| Exercise details |
I'd like an exact copy of every line from the start of the entries below through the line containing "(717, 529) none", please.

| Dataset records |

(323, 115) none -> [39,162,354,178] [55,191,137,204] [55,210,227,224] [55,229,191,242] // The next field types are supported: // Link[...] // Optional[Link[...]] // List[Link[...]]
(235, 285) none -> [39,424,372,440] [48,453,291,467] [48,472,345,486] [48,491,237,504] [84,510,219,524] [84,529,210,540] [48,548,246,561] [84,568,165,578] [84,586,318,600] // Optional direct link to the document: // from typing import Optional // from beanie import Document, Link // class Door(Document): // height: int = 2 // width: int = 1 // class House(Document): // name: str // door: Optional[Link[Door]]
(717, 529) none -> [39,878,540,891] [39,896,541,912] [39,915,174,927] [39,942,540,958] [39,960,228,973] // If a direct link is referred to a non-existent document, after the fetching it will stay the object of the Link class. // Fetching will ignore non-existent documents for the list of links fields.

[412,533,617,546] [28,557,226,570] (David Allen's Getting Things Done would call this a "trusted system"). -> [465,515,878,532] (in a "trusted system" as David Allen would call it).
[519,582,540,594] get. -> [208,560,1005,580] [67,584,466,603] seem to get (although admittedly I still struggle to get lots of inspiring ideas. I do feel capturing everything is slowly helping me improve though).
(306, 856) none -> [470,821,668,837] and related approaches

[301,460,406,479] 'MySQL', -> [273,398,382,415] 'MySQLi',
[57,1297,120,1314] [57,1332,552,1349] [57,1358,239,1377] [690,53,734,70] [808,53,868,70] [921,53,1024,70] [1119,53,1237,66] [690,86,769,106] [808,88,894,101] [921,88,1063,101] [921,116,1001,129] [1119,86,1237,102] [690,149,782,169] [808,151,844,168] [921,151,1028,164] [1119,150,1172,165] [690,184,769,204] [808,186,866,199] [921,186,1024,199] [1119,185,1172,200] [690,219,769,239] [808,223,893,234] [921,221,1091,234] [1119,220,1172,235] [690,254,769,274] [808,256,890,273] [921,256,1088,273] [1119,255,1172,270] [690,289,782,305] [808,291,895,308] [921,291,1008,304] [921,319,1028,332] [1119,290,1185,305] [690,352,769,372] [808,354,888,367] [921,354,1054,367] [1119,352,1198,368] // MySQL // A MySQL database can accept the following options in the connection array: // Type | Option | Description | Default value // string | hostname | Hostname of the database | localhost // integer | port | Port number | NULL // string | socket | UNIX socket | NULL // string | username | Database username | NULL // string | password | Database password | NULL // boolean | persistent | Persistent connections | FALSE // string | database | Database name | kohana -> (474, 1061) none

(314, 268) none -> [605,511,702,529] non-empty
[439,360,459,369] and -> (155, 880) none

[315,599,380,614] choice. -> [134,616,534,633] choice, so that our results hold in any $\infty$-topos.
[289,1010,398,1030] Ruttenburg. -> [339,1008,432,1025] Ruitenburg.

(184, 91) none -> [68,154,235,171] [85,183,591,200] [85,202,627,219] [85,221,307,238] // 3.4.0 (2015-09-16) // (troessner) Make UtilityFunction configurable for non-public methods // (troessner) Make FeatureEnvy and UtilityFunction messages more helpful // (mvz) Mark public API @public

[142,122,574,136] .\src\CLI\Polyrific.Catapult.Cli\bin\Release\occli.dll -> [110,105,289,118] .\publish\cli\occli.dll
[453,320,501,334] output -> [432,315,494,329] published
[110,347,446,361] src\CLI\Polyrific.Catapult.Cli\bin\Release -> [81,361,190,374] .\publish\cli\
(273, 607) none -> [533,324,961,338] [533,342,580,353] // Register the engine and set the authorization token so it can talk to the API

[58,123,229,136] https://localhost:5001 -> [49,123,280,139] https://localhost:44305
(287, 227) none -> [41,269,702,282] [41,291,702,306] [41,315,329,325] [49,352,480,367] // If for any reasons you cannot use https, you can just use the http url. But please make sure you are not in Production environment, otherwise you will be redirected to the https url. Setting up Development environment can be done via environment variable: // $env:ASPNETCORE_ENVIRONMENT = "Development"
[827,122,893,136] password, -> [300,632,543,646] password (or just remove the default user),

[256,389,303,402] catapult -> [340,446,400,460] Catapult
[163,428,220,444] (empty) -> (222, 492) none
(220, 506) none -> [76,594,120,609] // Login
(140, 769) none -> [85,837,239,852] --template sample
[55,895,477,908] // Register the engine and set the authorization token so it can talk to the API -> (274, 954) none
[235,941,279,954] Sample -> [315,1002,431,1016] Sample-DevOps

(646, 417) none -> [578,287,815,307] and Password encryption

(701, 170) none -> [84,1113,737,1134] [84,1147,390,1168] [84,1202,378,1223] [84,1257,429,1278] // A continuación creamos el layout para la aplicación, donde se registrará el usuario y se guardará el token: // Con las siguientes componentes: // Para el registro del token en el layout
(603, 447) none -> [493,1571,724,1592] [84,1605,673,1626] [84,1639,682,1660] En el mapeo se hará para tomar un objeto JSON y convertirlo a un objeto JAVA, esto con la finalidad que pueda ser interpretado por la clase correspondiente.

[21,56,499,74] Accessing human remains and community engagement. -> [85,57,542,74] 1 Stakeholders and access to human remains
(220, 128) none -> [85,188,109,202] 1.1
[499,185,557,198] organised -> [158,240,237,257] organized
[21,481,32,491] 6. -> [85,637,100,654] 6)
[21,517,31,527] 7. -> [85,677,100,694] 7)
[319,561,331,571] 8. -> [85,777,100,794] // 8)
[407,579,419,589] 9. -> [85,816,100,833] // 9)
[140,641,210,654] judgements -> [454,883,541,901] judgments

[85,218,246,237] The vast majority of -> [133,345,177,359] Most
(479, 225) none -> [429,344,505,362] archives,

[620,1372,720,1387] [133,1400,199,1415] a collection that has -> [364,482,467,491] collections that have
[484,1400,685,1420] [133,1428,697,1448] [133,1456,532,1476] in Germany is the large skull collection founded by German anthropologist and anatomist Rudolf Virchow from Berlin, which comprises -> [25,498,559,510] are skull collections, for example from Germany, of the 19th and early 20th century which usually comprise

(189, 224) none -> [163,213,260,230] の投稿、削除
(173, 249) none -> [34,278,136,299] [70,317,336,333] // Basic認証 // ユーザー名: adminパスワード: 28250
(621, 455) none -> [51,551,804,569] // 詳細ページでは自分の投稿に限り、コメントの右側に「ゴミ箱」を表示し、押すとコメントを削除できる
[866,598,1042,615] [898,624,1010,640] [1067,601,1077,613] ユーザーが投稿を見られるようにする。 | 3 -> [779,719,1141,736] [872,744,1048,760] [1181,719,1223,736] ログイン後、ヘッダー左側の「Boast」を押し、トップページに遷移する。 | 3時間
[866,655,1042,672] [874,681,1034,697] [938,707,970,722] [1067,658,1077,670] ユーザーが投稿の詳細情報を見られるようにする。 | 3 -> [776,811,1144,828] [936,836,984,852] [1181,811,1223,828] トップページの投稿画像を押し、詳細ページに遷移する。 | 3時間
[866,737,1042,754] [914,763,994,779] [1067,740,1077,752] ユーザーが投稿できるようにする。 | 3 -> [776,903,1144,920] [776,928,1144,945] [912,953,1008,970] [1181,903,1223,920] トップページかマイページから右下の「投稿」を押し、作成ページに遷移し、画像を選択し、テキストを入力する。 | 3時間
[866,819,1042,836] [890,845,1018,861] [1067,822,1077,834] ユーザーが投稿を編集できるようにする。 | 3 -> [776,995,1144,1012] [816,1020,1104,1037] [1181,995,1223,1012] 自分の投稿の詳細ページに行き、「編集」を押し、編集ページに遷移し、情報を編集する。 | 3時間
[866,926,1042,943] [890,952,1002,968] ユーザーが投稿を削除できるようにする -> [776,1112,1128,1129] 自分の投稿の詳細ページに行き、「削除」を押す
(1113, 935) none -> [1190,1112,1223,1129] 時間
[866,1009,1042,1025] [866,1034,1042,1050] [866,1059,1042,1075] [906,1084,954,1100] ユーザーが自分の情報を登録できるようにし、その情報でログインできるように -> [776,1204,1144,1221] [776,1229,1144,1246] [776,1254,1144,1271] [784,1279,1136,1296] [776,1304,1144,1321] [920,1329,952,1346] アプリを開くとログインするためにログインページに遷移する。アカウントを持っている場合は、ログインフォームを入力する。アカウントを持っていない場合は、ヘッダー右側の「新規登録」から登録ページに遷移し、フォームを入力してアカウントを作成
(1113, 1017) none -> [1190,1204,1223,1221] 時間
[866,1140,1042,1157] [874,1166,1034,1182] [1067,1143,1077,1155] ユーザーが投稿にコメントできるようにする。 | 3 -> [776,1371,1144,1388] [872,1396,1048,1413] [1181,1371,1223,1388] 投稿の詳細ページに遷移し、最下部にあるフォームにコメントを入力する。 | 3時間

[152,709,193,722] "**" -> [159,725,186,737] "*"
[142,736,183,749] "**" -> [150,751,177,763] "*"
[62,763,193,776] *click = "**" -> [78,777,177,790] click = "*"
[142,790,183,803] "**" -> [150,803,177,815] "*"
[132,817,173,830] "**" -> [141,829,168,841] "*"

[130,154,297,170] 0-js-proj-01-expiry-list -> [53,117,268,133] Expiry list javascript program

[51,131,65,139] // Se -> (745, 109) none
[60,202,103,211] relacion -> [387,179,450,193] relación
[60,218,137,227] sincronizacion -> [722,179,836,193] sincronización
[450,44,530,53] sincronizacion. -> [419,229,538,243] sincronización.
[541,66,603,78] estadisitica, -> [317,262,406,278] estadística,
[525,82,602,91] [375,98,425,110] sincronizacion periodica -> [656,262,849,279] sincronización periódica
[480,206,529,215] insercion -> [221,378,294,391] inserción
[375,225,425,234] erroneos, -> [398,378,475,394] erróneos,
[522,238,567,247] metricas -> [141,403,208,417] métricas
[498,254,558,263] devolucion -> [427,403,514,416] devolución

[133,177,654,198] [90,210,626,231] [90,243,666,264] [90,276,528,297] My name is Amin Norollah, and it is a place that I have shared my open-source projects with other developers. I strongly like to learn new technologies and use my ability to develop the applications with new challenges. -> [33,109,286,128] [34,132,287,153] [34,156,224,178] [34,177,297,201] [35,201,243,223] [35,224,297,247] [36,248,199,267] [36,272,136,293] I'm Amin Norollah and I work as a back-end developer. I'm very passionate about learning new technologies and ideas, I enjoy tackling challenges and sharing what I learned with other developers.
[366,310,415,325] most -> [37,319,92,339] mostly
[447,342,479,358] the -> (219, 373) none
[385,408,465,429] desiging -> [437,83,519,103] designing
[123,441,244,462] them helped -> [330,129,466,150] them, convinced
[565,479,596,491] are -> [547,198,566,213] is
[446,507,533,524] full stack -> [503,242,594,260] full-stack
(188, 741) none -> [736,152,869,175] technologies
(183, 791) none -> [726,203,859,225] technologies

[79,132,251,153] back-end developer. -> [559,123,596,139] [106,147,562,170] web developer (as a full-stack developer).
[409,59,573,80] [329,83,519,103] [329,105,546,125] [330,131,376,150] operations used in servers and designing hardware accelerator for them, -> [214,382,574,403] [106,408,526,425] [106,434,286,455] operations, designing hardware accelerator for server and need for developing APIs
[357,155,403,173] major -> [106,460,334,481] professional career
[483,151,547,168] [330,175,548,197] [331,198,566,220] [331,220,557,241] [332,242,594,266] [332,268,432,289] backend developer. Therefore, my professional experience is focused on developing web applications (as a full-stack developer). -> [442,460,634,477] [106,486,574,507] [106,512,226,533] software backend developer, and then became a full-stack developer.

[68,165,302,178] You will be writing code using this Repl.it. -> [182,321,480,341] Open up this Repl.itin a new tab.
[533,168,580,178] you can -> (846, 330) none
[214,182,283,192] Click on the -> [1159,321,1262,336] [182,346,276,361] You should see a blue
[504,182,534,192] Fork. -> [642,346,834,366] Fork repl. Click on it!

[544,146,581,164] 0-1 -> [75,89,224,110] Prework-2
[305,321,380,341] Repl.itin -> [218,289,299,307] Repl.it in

| Result of the exercise |
(323, 115) none -> [39,162,354,178] [55,191,137,204] [55,210,227,224] [55,229,191,242] // The next field types are supported: // Link[...] // Optional[Link[...]] // List[Link[...]]
(235, 285) none -> [39,424,372,440] [48,453,291,467] [48,472,345,486] [48,491,237,504] [84,510,219,524] [84,529,210,540] [48,548,246,561] [84,568,165,578] [84,586,318,600] // Optional direct link to the document: // from typing import Optional // from beanie import Document, Link // class Door(Document): // height: int = 2 // width: int = 1 // class House(Document): // name: str // door: Optional[Link[Door]]
(717, 529) none -> [39,878,540,891] [39,896,541,912] [39,915,174,927] [39,942,540,958] [39,960,228,973] // If a direct link is referred to a non-existent document, after the fetching it will stay the object of the Link class. // Fetching will ignore non-existent documents for the list of links fields.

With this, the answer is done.